CNN Layers.

- INPUT [32x32x3] will hold the raw pixel values of the image, in this case an image of width 32, height 32, and with three color channels R, G, B.
- CONV layer will compute the output of neurons that are connected to local regions in the input, each computing a dot product between their weights and a small region they are connected to in the input volume. This may result in volume such as [32x32x12] if we decided to use 12 filters.
- RELU layer will apply an elementwise activation function, such as the max(0,x), max(0,x) thresholding at zero.
- POOL layer will perform a downsampling operation along the spatial dimensions (width, height), resulting in volume such as [16x16x12].
- FC (i.e. fully-connected) layer will compute the class scores, resulting in a volume of size [1x1x10], where each of the 10 numbers corresponds to a class score, such as among the 10 categories of CIFAR-10. As with ordinary Neural Networks and as the name implies, each neuron in this layer will be connected to all the numbers in the previous volume.
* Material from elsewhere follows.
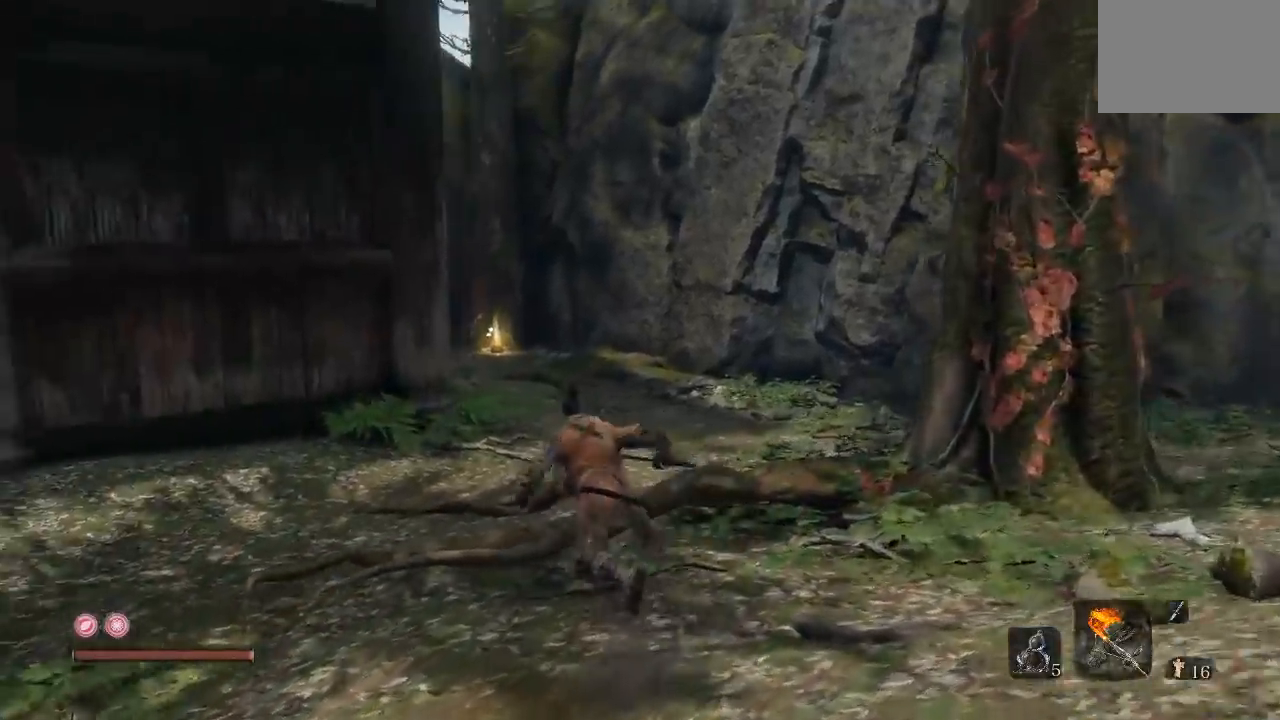
{"buttons": ["B"], "left_stick": "up-left", "right_stick": "center", "button_events": []}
For further info, refer this page: https://cs231n.github.io/convolutional-networks/#pool

A typical CNN has about three to ten principal layers at the beginning where the main computation is convolution. Because of this often we refer to these layers as convolutional layers.

This is followed by two fully connected layers which function as a neural network. The convolutional layers extract the features from the images and the neural network at the fully connected layers classifies the images by classifying the features.

Each principal layer starts with normalization. Then a convolutional filter is used to create a featuremap. Now ReLu activation takes place. At this point, subsampling is used to reduce the size of the featuremap and a subsampled layer is created. Now, these four processes are repeated.